How to Combine Pareto Principle and Ishikawa Diagram

There are many stages to identify and resolve problems that occur in the company, but the most common are as follows: 

(1) identify quality problems that cause losses,

(2) identify priority problems and

(3) propose solutions and ways to implement them to correct the problems.

Two main techniques are part of the methodology: the Pareto principle and the fishbone diagram (or Ishikawa diagram).

Pareto chart

The Pareto principle (or Pareto analysis) is a technique that allows the company to select priorities when there are a large number of problems. According to this principle, the significant points of a group usually represent a small proportion of the total points of that same group.

The Pareto Law or Pareto Principle

The principle establishes that 20% of what is entered or invested is responsible for 80% of the results obtained. In other words, 80% of the consequences derive from 20% of the causes; this is also known as the “Pareto rule” or the “80/20 rule.”

The Pareto principle is used to define priorities in the correction of defects. Information about causes and effects is researched and placed in tables showing the share of each cause in total effects. Finally, the information is presented in a graph, called a Pareto chart, which is divided into classes. 

Importance of the Pareto principle

The Pareto principle teaches us that most of our problems (80%) come from a small source (20%) and most of our income (80%) comes from a handful of our clients (20%). As an entrepreneur or micro-entrepreneur, the principle suggests that 80% of your work time is trivial and that only a small portion of your daily time contributes to the growth of your business.
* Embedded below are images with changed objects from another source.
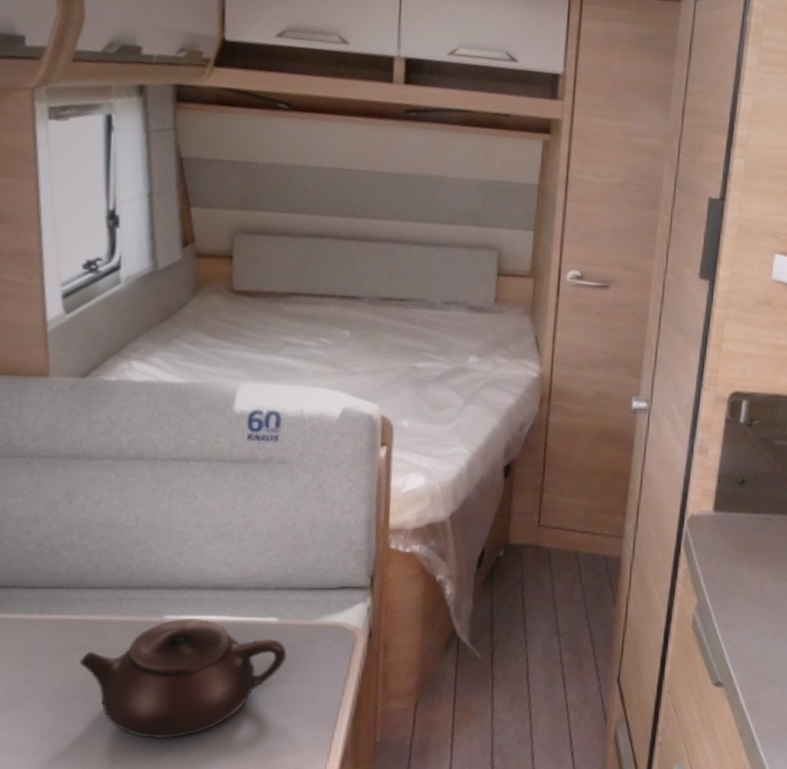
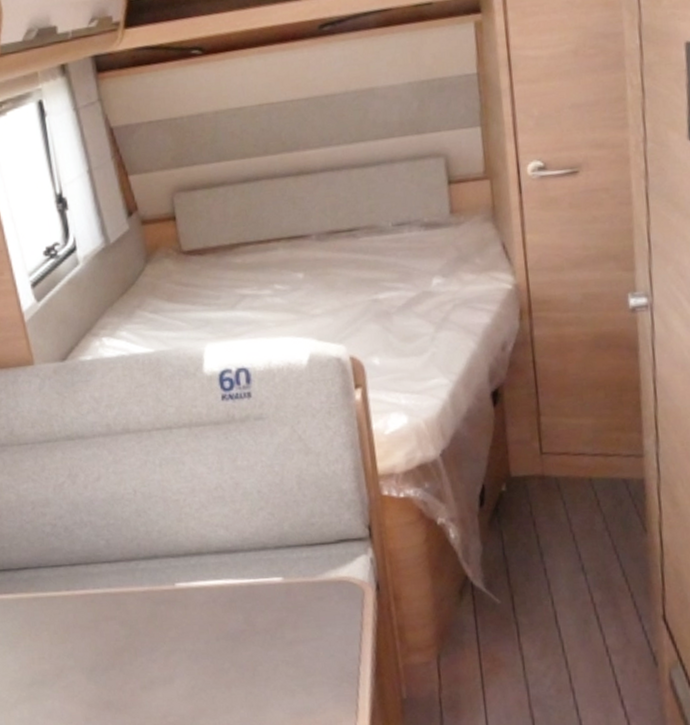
teapot: present [79,619,287,739] -> none [108,583,298,704]

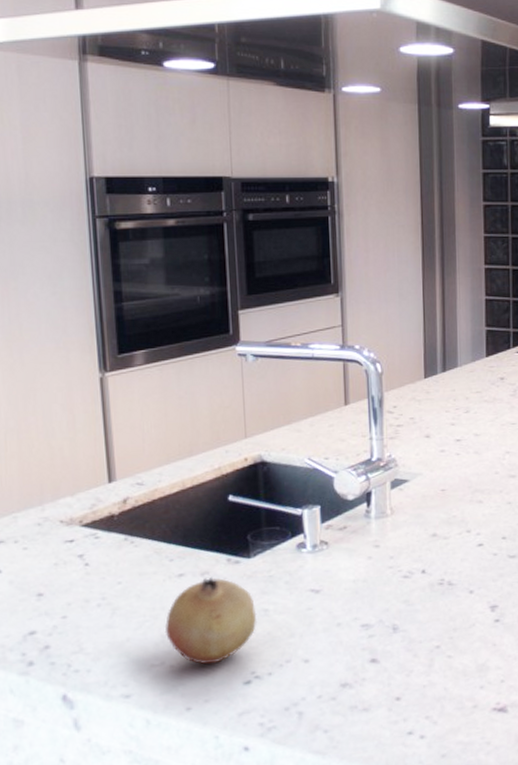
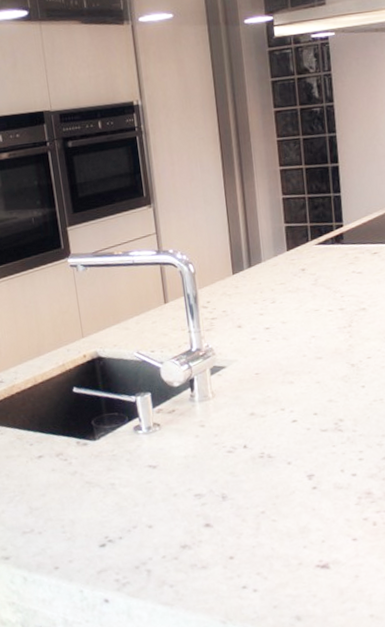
fruit: present [164,576,257,665] -> none [31,457,106,531]

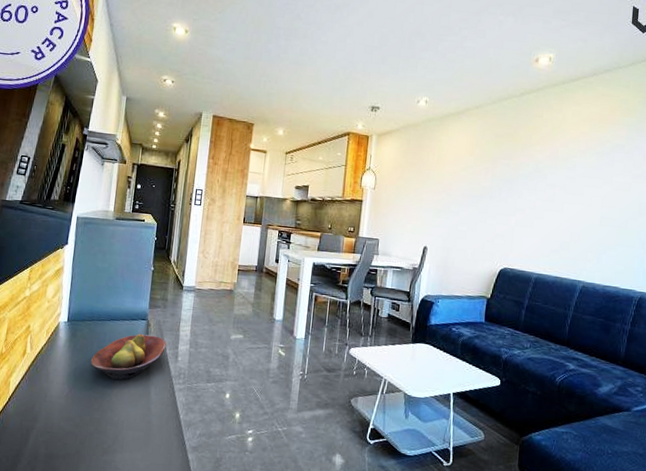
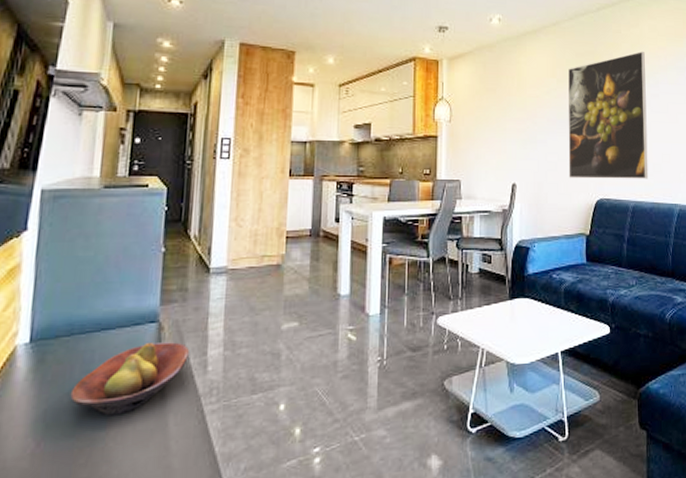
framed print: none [476,136,565,255] -> present [568,52,649,179]

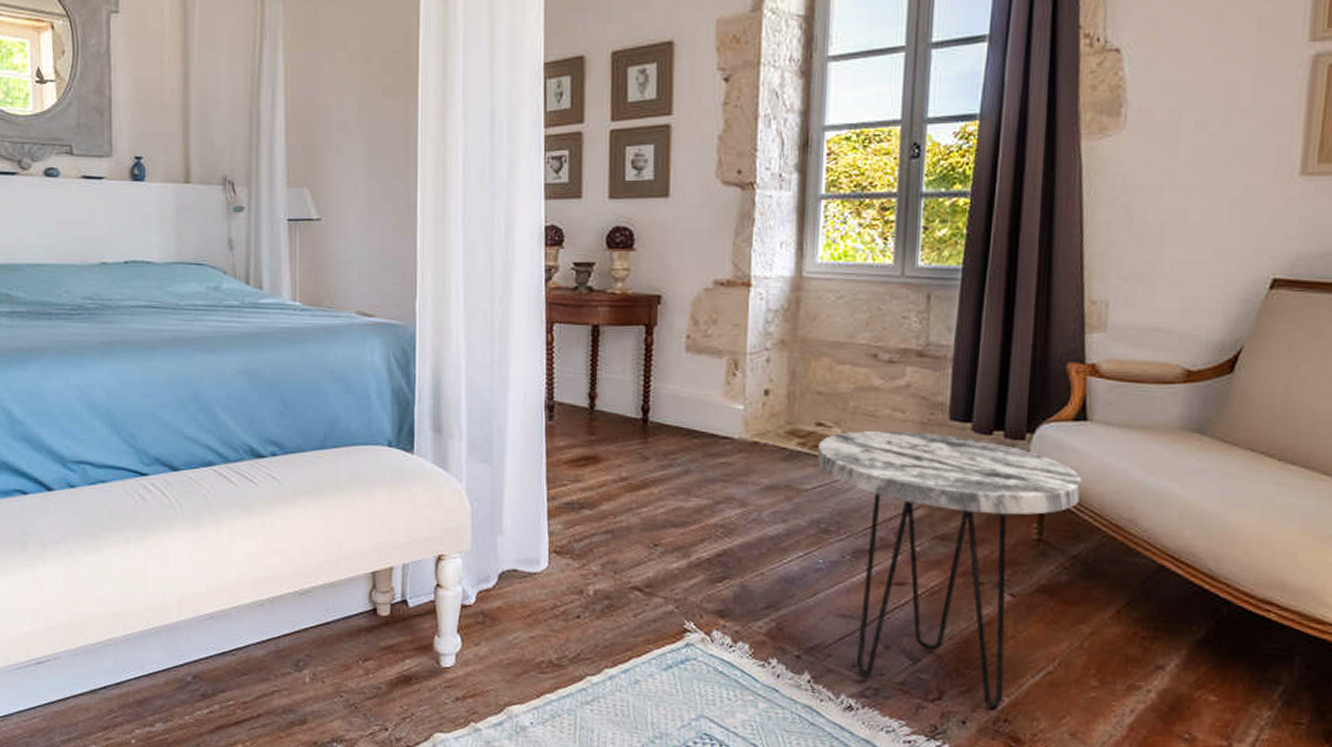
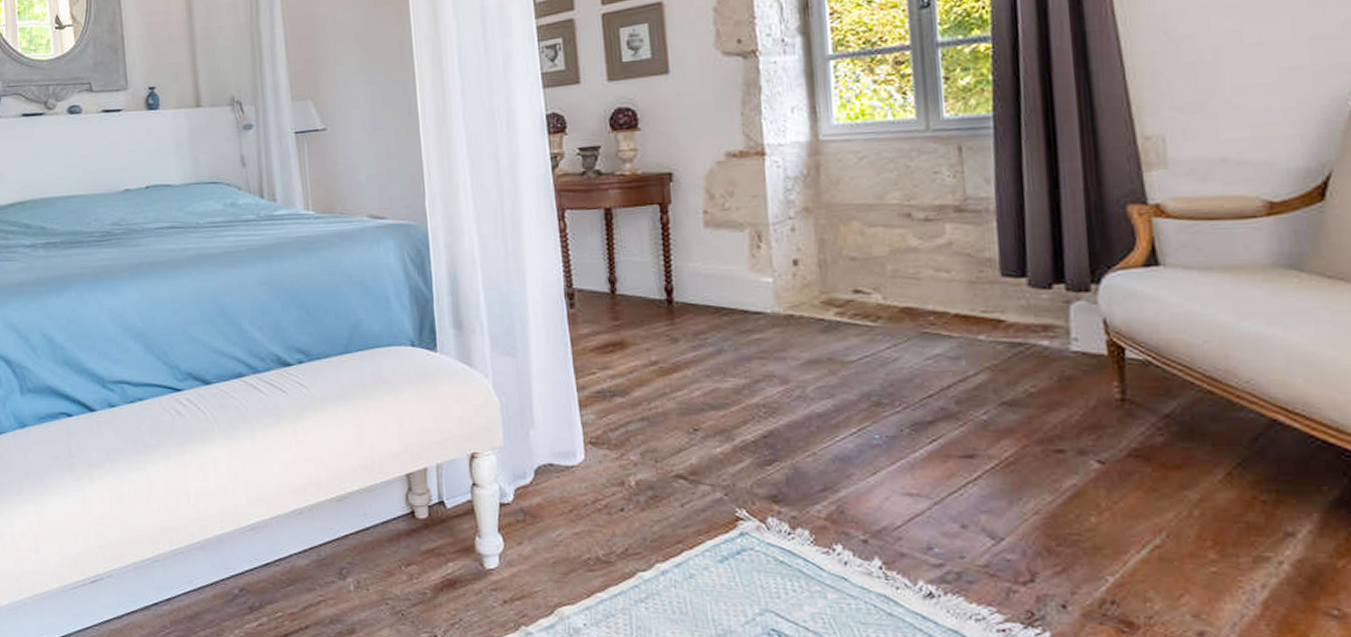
side table: present [817,430,1082,709] -> none [858,292,1165,590]

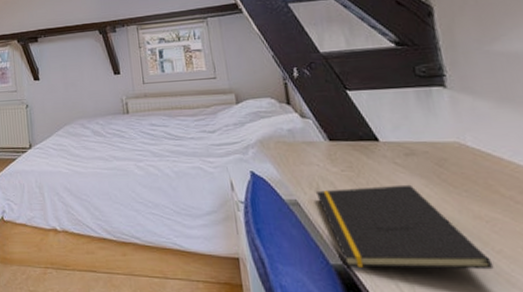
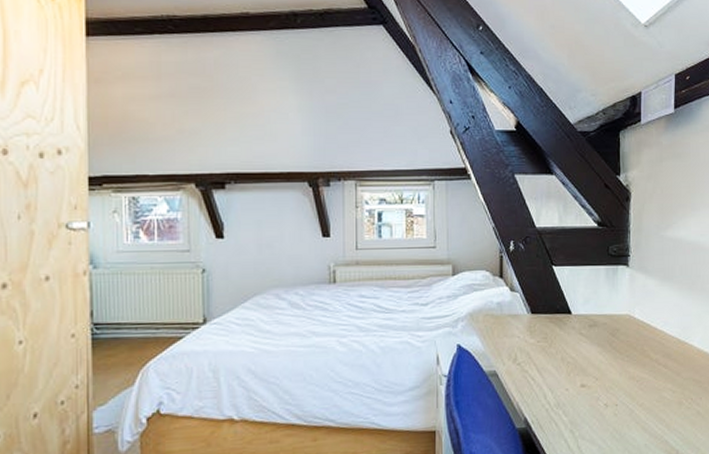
notepad: present [315,184,494,270] -> none [513,352,636,429]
How do I use the Pareto Principle?

The Pareto principle applied to our daily activity consists of identifying which 20% produces 80% of our successes and which activities consume 80% of our time and give us 20% of achievements. Stop doing those jobs and save 80% of your time to dedicate it to the tasks that are really working (20%). Analyze your business well, 20/80 does not have to be exact, it can be 10/90 or 5/95.

Ishikawa’s diagram

Created by Karou Ishikawa, the Ishikawa diagram, also known as a fish diagram since it has the shape of a fishbone, is a graph whose purpose is to organize reasoning and discussion about the causes of a priority quality problem. Also known as an Ishikawa diagram or 4M diagram, the fishbone was developed for use in quality circles to study problems identified as priorities by Pareto analysis. The problems studied by means of the diagram are formulated as a question that has the following structure: “why does this problem occur?” or “what are the causes of this problem?”

Each of the identified causes is then classified according to the categories represented by the slanted lines. Factory problems generally have four types of causes, from which the 4M designation arose: workmanship, method, materials, and machines. Depending on the type of problem and the company, it is possible to use other organization criteria. The use of the Ishikawa Diagram is complemented in a good way by the Pareto Diagram which allows for prioritizing the relevant action measures in those causes that represent a greater percentage of problems and that are usually reduced in nominal terms.